President Trump tweeted sarcastically that Thunberg “seems like a very happy young girl looking forward to a bright and wonderful future.”
Thunberg appeared to take it all in stride.
“As you may have noticed, the haters are as active as ever — going after me, my looks, my clothes, my behavior and my differences,” the teen said on Twitter. “They come up with every thinkable lie and conspiracy theory.”
“I honestly don’t understand why adults would choose to spend their time mocking and threatening teenagers and children for promoting science, when they could do something good instead,” she said. “I guess they must simply feel so threatened by us.”
Trump skipped most of the U.N. presentation on climate change, focusing instead on religious persecution, an issue popular with his evangelical voter base. Jeffress, along with others, applauded the president’s decision.
“It is a remarkable thing that this president would skip a U.N. climate change summit on an imaginary problem to address the very real problem of global persecution of believers,” Jeffress said in an early morning interview on Fox & Friends Sept. 23.

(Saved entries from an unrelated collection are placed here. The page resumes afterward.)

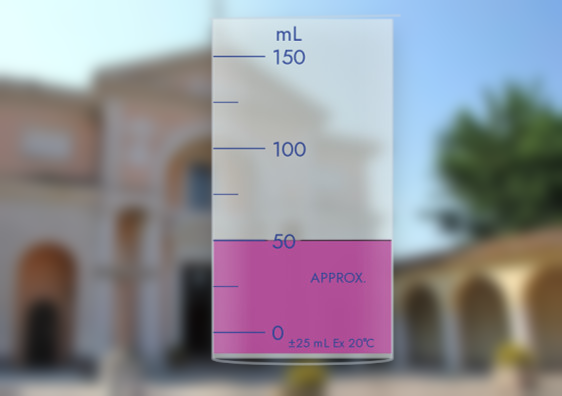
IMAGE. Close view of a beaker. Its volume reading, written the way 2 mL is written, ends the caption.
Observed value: 50 mL
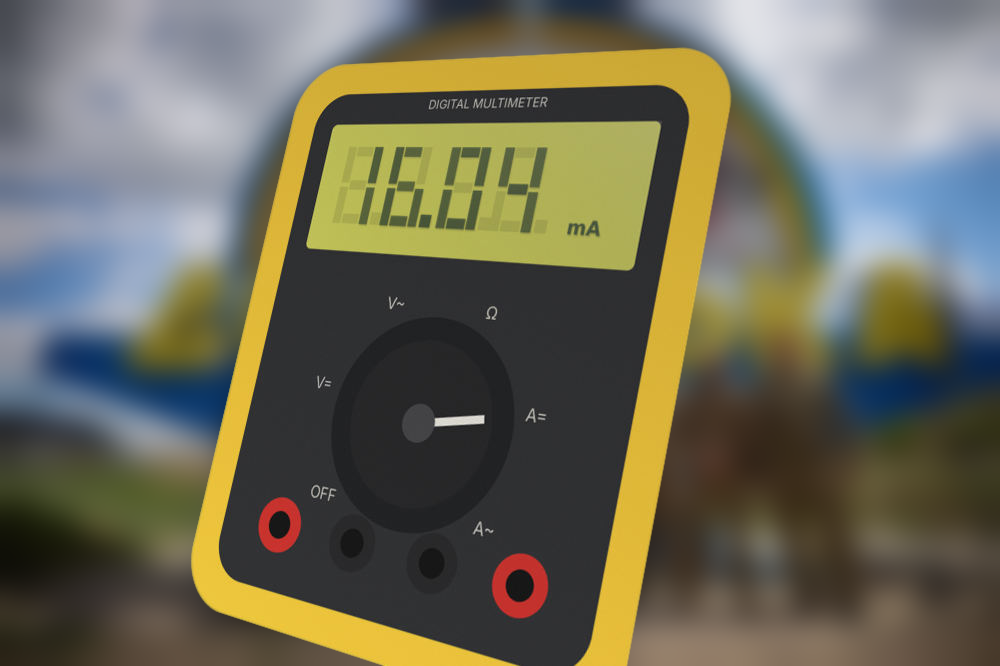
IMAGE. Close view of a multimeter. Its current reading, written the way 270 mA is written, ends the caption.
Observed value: 16.04 mA
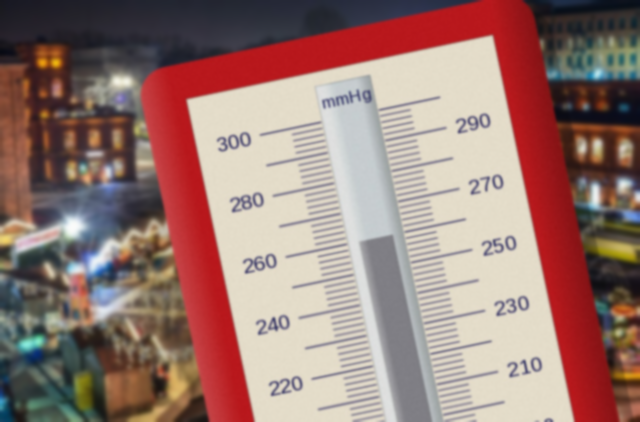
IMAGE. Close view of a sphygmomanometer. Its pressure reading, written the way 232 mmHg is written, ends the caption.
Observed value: 260 mmHg
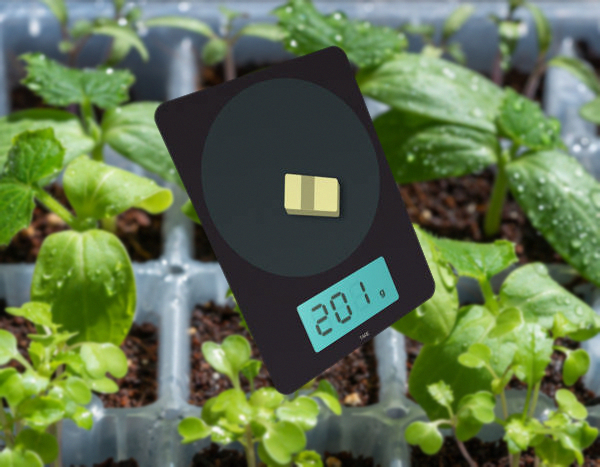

“Think about it,” Jeffress said. “What president in history would have the guts to do what President Trump is doing? It’s this kind of leadership that is absolutely infuriating the president’s enemies, but it’s also energizing his base, especially his religious base of voters.”
Later in the interview Jeffress said Trump believes religious freedom is not granted by government but is a gift from God.
“The Democrats believe the great human right that transcends all others is the right to kill your own babies through abortion, and the previous administration supported that for the world,” Jeffress said. “This president says no, it’s not the murder of babies that’s a basic human right, it is religious liberty that is granted by our creator.”